Terlihat seketika antusiasme partisipan cukup tinggi. Rata-rata memang terdiri dari praktisi dan akademisi. Dimulai dengan pertanyaan Wawa dengan pengalaman empiriknya; Kenapa musisi lokal di nomor duakan?, Sukun dengan pola tanggap yang cukup bergejolak akan pertanyaannya; “Integritas apa? , ini bicara tentang Anda? ini solusi nya bagaimana? saya teraniaya!!”, Hingga Koto, Angga dan Ranggon yang masing-masing mengkritisi tentang konsep dasar tema “bincang skena” ini.  Tepatnya, terhadap bentuk integritas yang seharusnya tidak hanya menyentuh ranah popular saja, tapi juga ranah socio-cultural.

Ruangan seketika panas ketika dialektika mulai bergulir. Berbagai keresahan dan perspektif pun di lemparkan di dalam forum. Hal ini tentu saja membuktikan bahwa geliat Musik di Padang/Sumbar semakin hidup tentunya. Antusiasme terhadap Musik, terbilang masih “cukup ada”. Sesi formal yang berakhir sekitar pukul 23.30an pun tidak menghambat teman-teman untuk “duduak malingka” melanjutkan perbincangan. Bahkan hingga jam 3.00 Pagi. Dalam beberapa kesempatan, Da Rijal Tanmenan sebagai Penanggap menekankan bahwa, musik sudah berada di “critical moment”. Hal ini memang tidak bisa dilakukan oleh beberapa grup khusus saja. Integritas dan integrasi memang sudah harus menjadi modal penting dalam masyarakat penyangga ekosistem. Maka dari itu, diharapkan manifesto yang kontinu dari audience untuk membawa spirit yang sama ke komunal masing-masing.

Epilog

Jelas memang dalam di dalam TOR berbunyi bahwa, “Bincang skena” mempunyai dua goals. Yang pertama yaitu “Silaturahmi”. Yang kedua adalah, membangun kesadaran lewat pola-pola otokritik selama dialektika berlangsung. Hal inilah yang pada akhirnya memunculkan integritas integrasi yang dewasa demi perkembangan ekosistem Musik di Padang/Sumatera Barat.

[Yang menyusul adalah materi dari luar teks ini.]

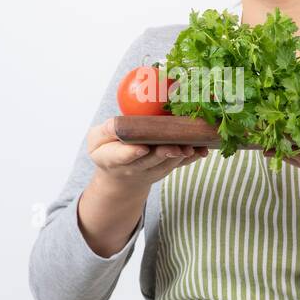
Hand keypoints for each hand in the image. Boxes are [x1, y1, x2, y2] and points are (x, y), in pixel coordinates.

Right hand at [87, 116, 208, 195]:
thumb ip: (105, 132)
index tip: (142, 148)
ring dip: (180, 156)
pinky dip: (192, 158)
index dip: (132, 153)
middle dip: (164, 154)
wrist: (120, 176)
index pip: (122, 157)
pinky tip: (203, 150)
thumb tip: (117, 122)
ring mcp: (152, 170)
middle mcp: (135, 167)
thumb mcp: (96, 141)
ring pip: (168, 164)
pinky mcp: (166, 168)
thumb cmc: (108, 151)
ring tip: (191, 146)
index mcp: (113, 159)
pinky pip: (180, 164)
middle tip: (175, 146)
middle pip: (151, 161)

Nampak jelas dari pertemuan Rabu, 12 April 2023 ini menjadi momen, dimana hampir semua elemen masyarakat penyangga ekosistem Musik bertemu di Ruang Sarga. Hal-hal inilah yang kita harapkan terus bergulir di masing-masing wadah/ ruang lainnya. Karena sejatinya, ternyata kita sepeduli itu terhadap musik. Walaupun mempunyai cara ungkap yang berbeda, yang sebenarnya bukan persoalan. Karena Musik sendiri pun sangat luas. Toleransi tentu menjadi kunci dalam integrasi. Vibes peduli ini pun saya rasakan selama proses “perbincangan” tersebut berlanjut. Bahkan hingga Shubuh. Oleh karena itu optimisme saya terhadap akselerasi perkembangan Musik di Padang/Sumatera Barat pun sontak meningkat sepersekian persen. Dan sepertinya, jika memang spirit tersebut masih beresonansi. Tidak heran kita akan menyaksikan secara “berjamaah”, tahun 2023 ini di Padang/Sumatera Barat. Hal-hal yang mengisyaratkan integrasi yang berintegritas di bidang Musik.